▸ Records contained in a dataset

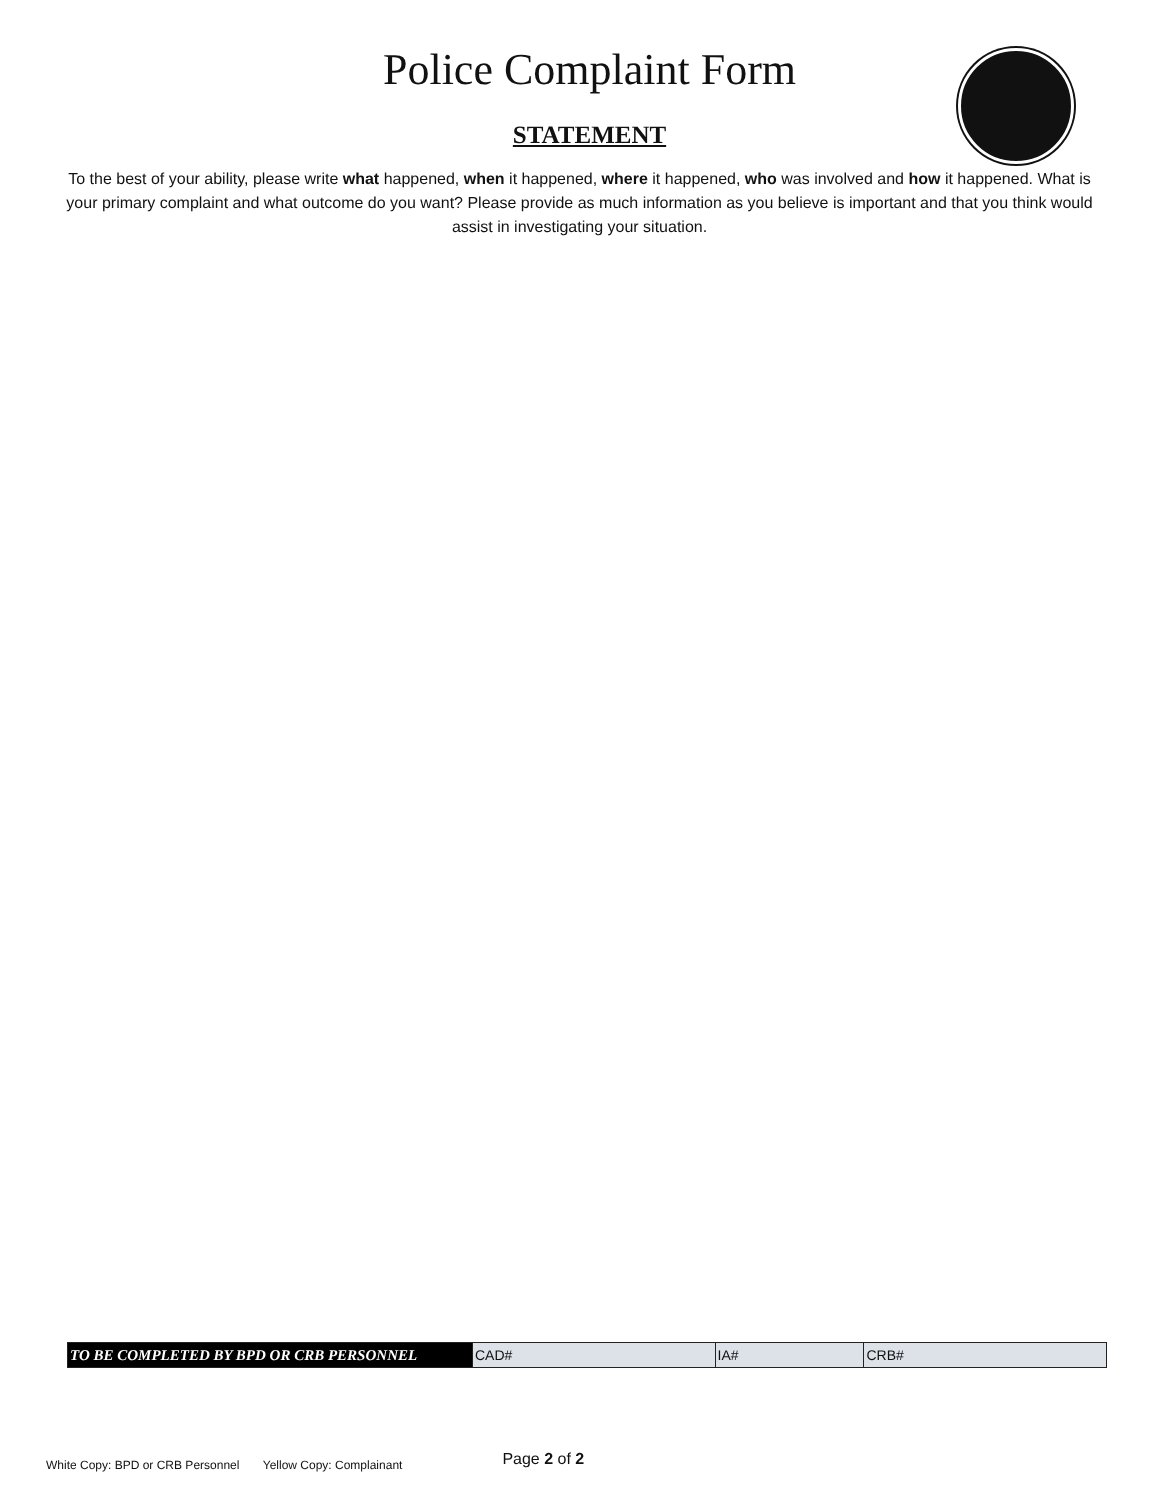Police Complaint Form
STATEMENT
To the best of your ability, please write what happened, when it happened, where it happened, who was involved and how it happened. What is your primary complaint and what outcome do you want? Please provide as much information as you believe is important and that you think would assist in investigating your situation.
| TO BE COMPLETED BY BPD OR CRB PERSONNEL | CAD# | IA# | CRB# |
White Copy: BPD or CRB Personnel Yellow Copy: Complainant Page 2 of 2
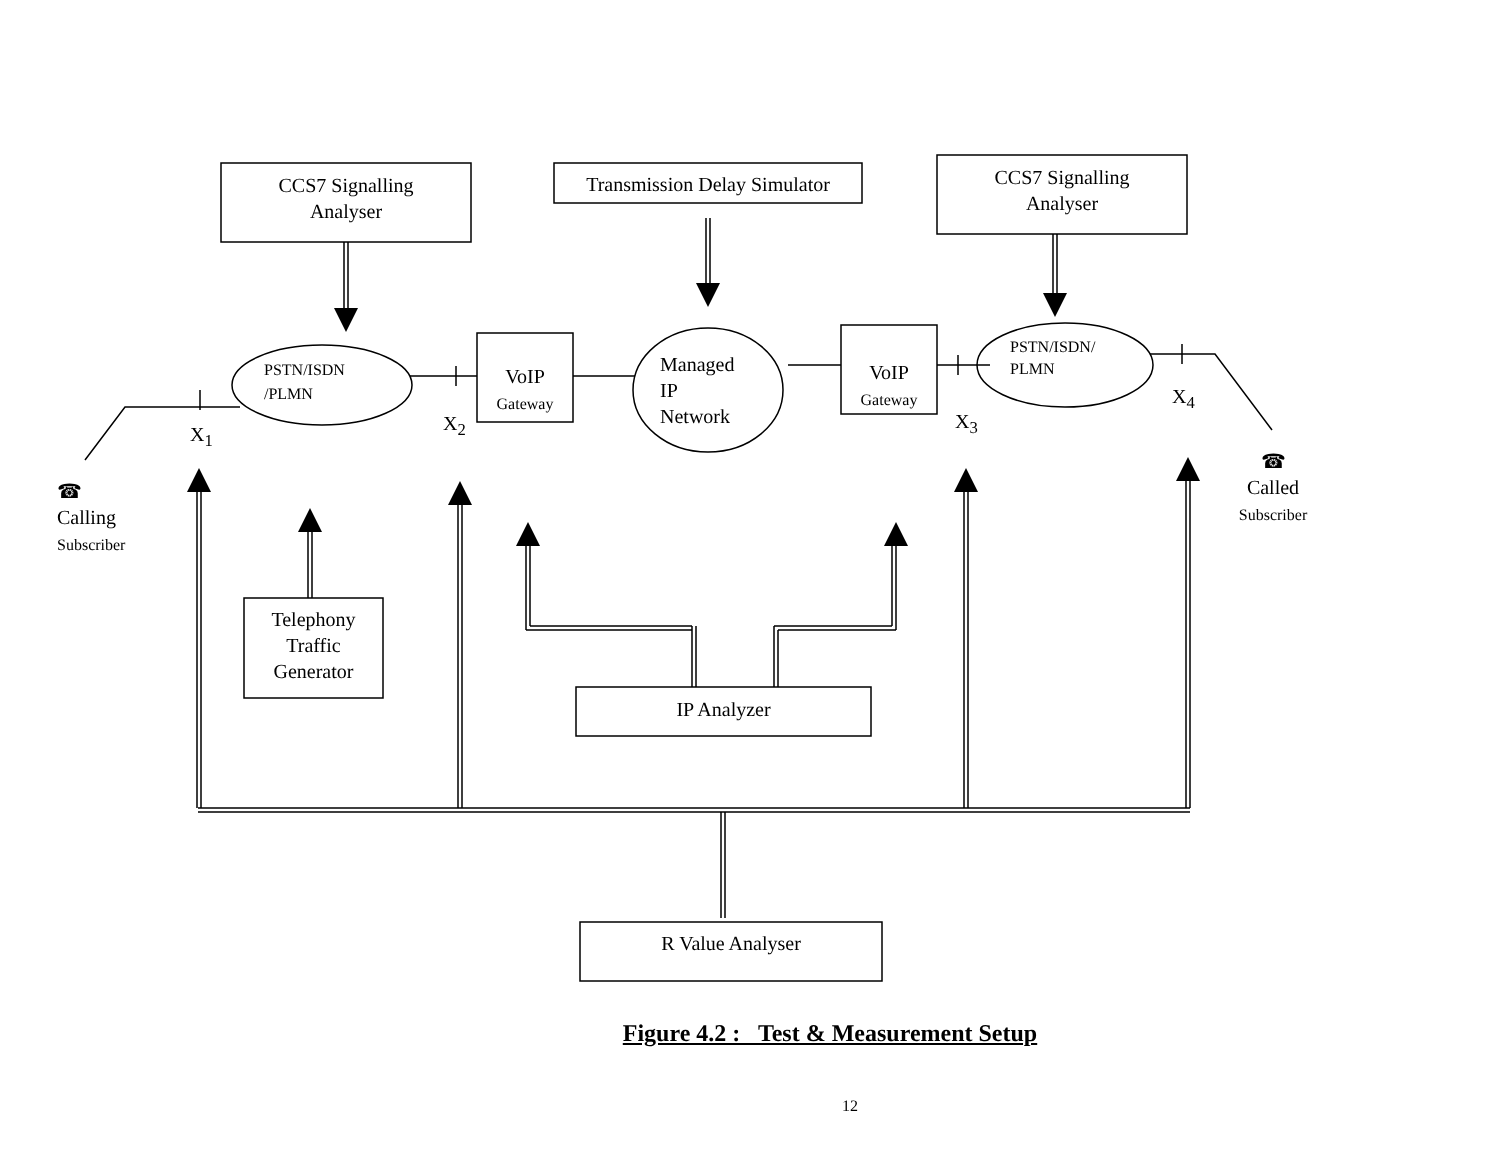CCS7 Signalling
Analyser
Transmission Delay Simulator
CCS7 Signalling
Analyser
PSTN/ISDN
/PLMN
VoIP
Gateway
Managed
IP
Network
VoIP
Gateway
PSTN/ISDN/
PLMN
X<sub>1</sub> X<sub>2</sub> X<sub>3</sub>
X<sub>4</sub>
☎
Calling
Subscriber
☎
Called
Subscriber
Telephony
Traffic
Generator
IP Analyzer
R Value Analyser
Figure 4.2 : Test & Measurement Setup
12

▸ WHAT YOU WILL DO
Pictures excluded, set down all the entries exactly.

▸ RESULT FOR THIS TASK
Police Complaint Form
STATEMENT
To the best of your ability, please write what happened, when it happened, where it happened, who was involved and how it happened. What is your primary complaint and what outcome do you want? Please provide as much information as you believe is important and that you think would assist in investigating your situation.
| TO BE COMPLETED BY BPD OR CRB PERSONNEL | CAD# | IA# | CRB# |
White Copy: BPD or CRB Personnel Yellow Copy: Complainant Page 2 of 2
CCS7 Signalling
Analyser
Transmission Delay Simulator
CCS7 Signalling
Analyser
PSTN/ISDN
/PLMN
VoIP
Gateway
Managed
IP
Network
VoIP
Gateway
PSTN/ISDN/
PLMN
X<sub>1</sub> X<sub>2</sub> X<sub>3</sub>
X<sub>4</sub>
☎
Calling
Subscriber
☎
Called
Subscriber
Telephony
Traffic
Generator
IP Analyzer
R Value Analyser
Figure 4.2 : Test & Measurement Setup
12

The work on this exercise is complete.